In Gaza, hospitals are struggling to cope as air strikes intensify.
At Al-Aqsa Martyrs Hospital in central Gaza, there’s a shortage of materials to cover the deceased.
Bodies are piling up in the courtyard, with prayers and grieving relatives.
Inside the hospital, doctors are working tirelessly to treat the wounded, but their supplies are running low.
BBC Arabic reporters witnessed the overwhelming number of casualties at the hospital.
Doctors are racing to perform procedures on one patient after another.
Some of the images from the hospital are too graphic to share, and tragically, even children and babies are among the casualties.
According to a hospital staff member, “We’ve been here since the crack of dawn and the bodies have completely filled the hospital yard, on top of the bodies which are in refrigerators which are full, inside the hospital building and outside.”
“We don’t have enough shrouds for the bodies because the numbers are huge.
All bodies are arriving in parts, unattached, and in pieces.
We can’t identify them because the bodies have been disfigured and crushed.”
The situation is described as “unbearable.”
Similar scenes are unfolding in hospitals across Gaza as the Israel-Gaza conflict enters its third week.
At the al-Quds hospital in Gaza City’s Tel al-Hawa area, bombs struck nearby buildings while doctors and nurses treated over 500 people.
Patients and civilians taking shelter there live in constant fear.
In this catastrophic health crisis, doctors must make difficult decisions about who to treat first, while others wait in line.
The hospital staff has been reduced due to casualties, and the remaining personnel are now sharing their building with 1,200 displaced individuals seeking shelter.
The Israeli military has urged residents in the northern Gaza Strip to head south for safety.

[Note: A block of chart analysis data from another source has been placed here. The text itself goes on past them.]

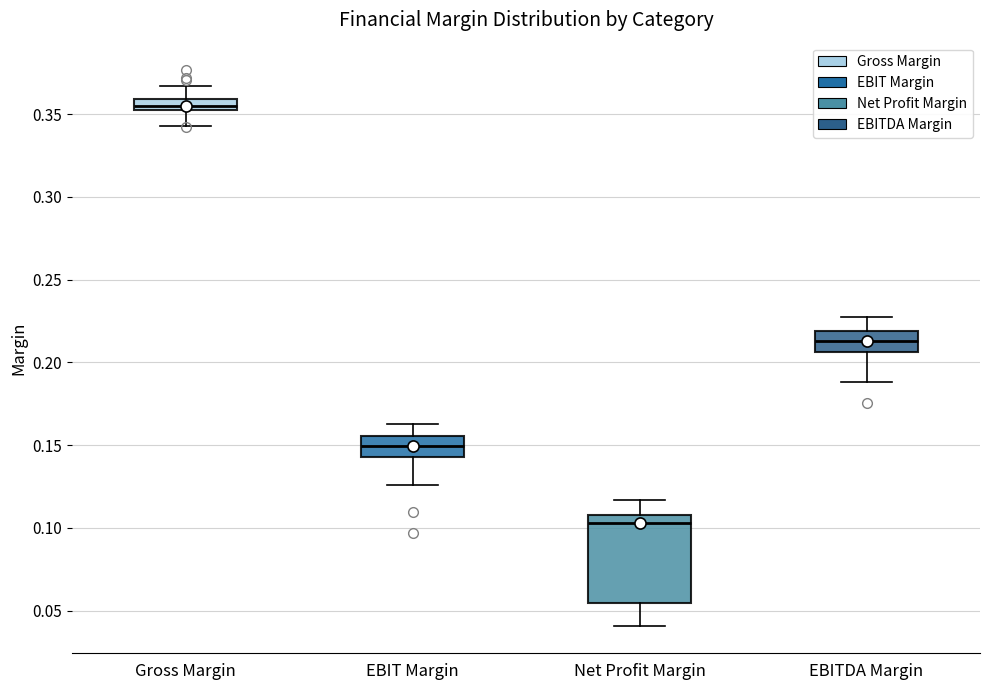

Which box's median line is the highest?

Gross Margin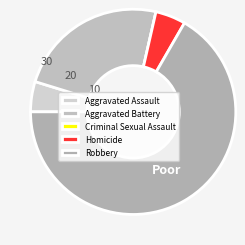

Which slice represents more than half of the pie?

Robbery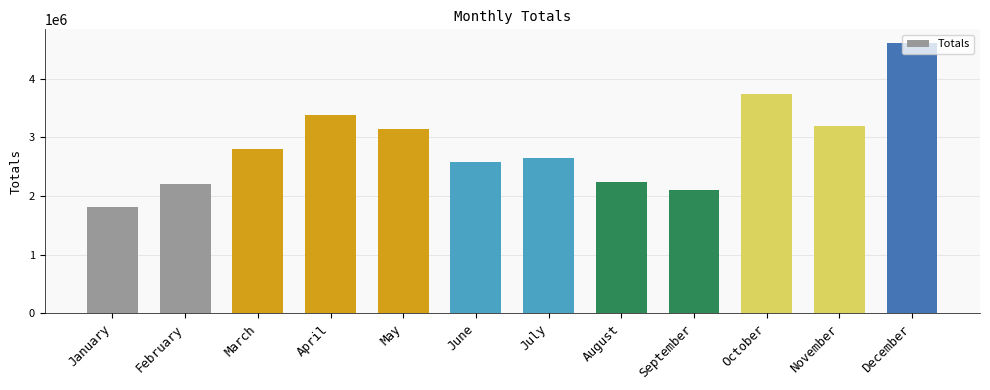

What is the maximum value shown in the chart?

4613443.3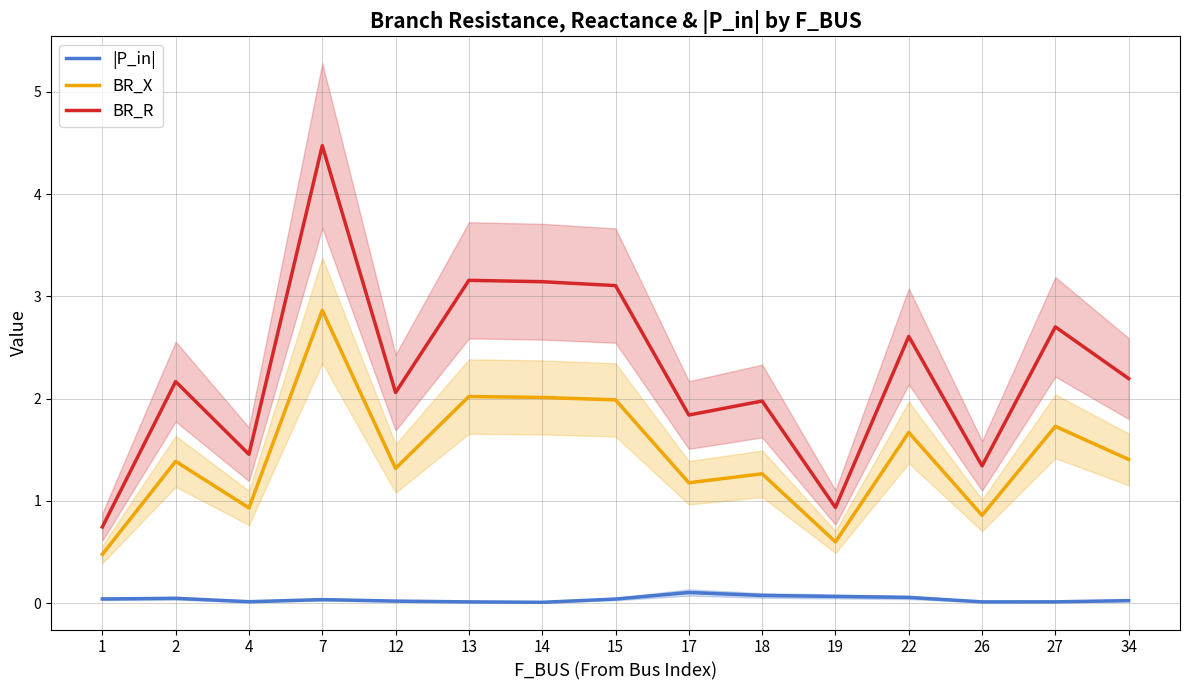

What is the total value across all series at 12?

3.4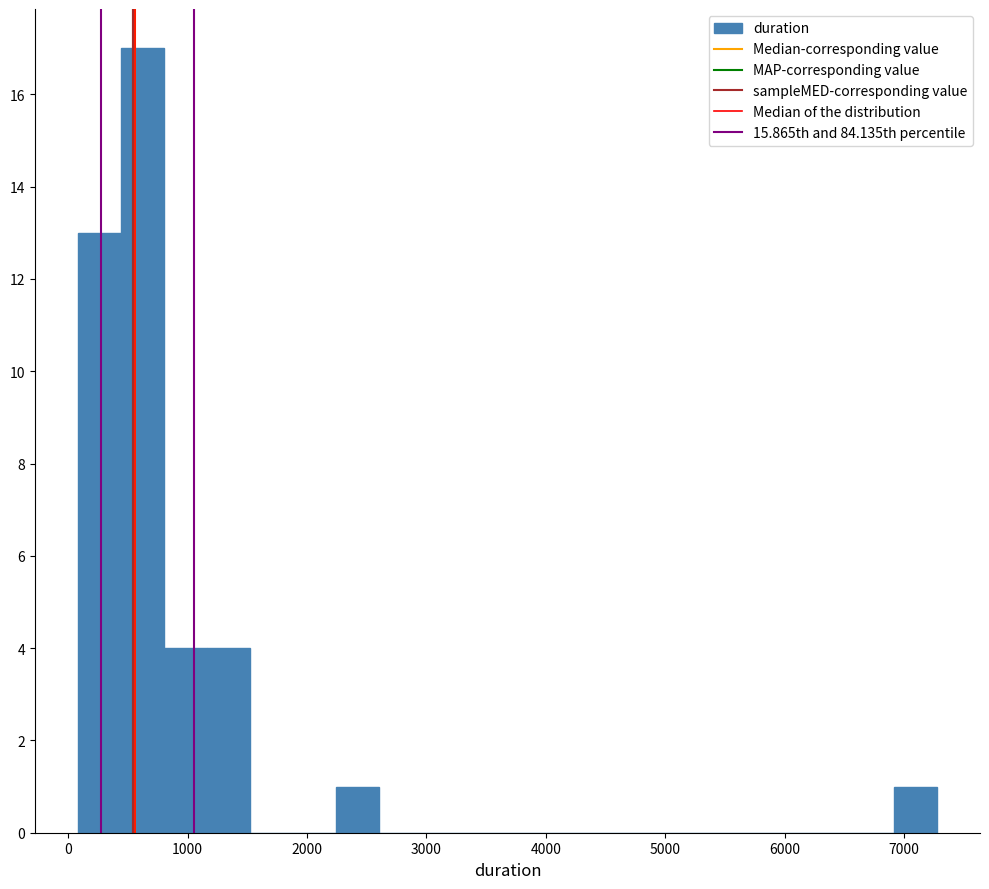

Around what value on the x-axis is the tallest bar? Give the approximate position of its centre, as read against the axis.

600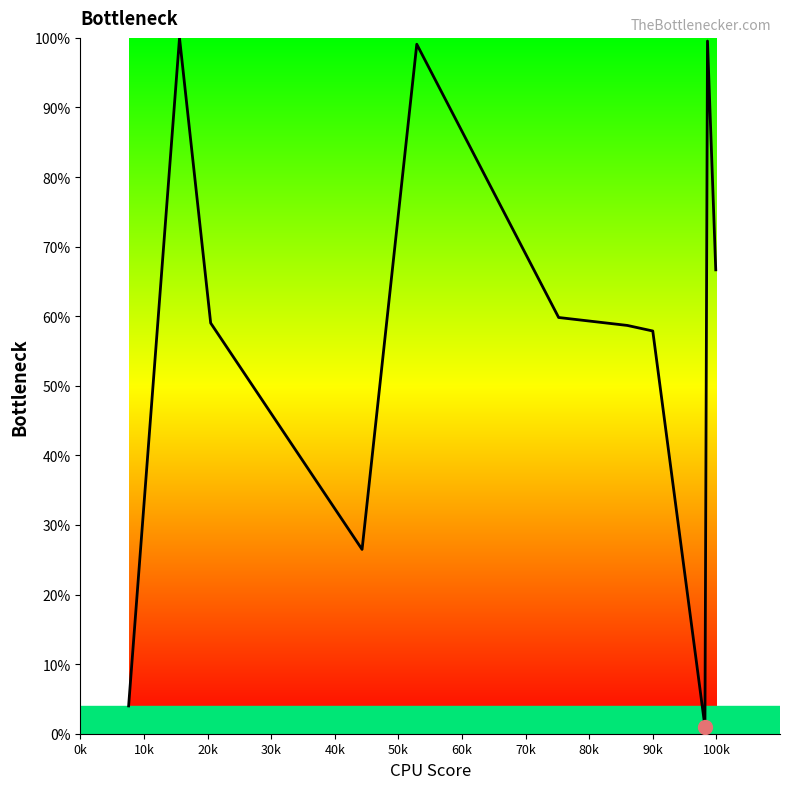

What is the difference between the second highest and minimum values?

98.5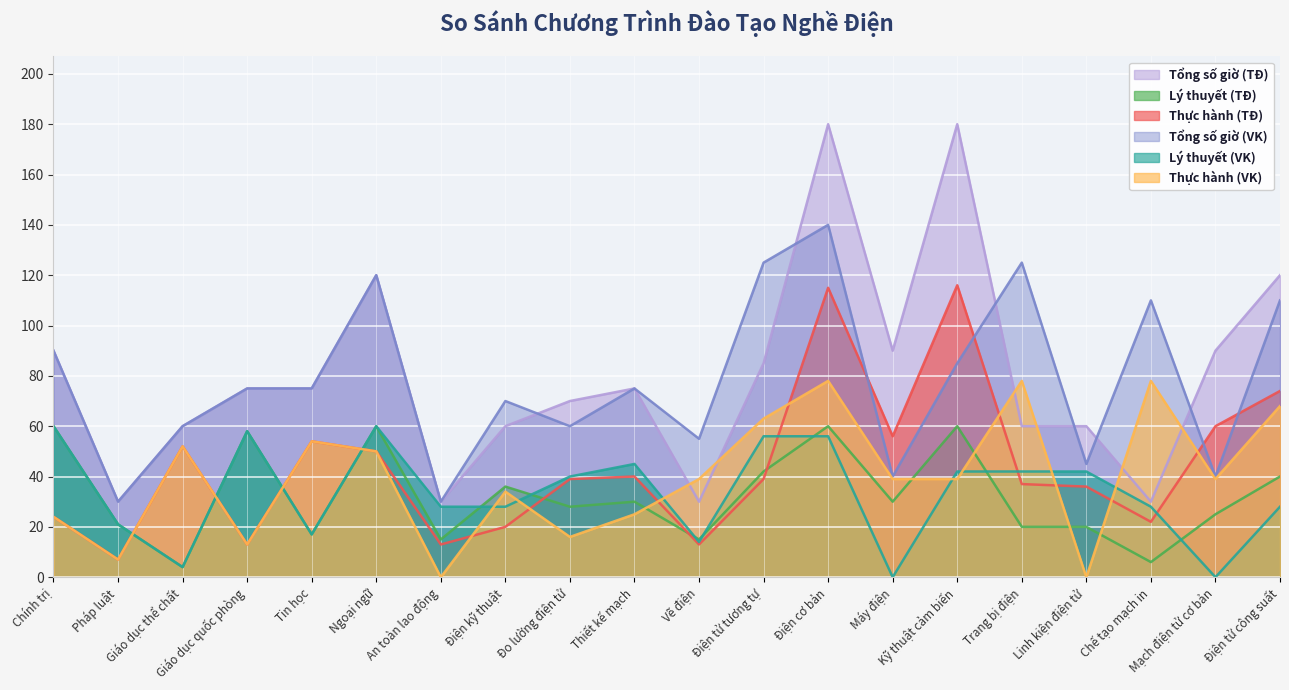

What position from the left is Ngoại ngữ?

6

However, many people remain in their homes in the north.
Hospitals in Gaza are in desperate need of supplies.
Prior to the conflict, around 500 aid trucks a day entered Gaza, but now only a few small convoys have made it through.
The shortage of fuel in Gaza is particularly concerning, as hospitals rely on generators for electricity.
Unicef has raised alarm over the 120 babies in incubators, including 70 premature newborns on ventilators, dependent on backup generators since the electricity supply from Israel was cut off.
Senior figures in the Israel Defense Forces have claimed that Hamas is stockpiling fuel for its own use rather than making it available for civilians.
Meanwhile, charities like Medical Aid for Palestinians are working tirelessly to save lives, including premature babies born amidst the conflict, for whom power is a matter of life and death.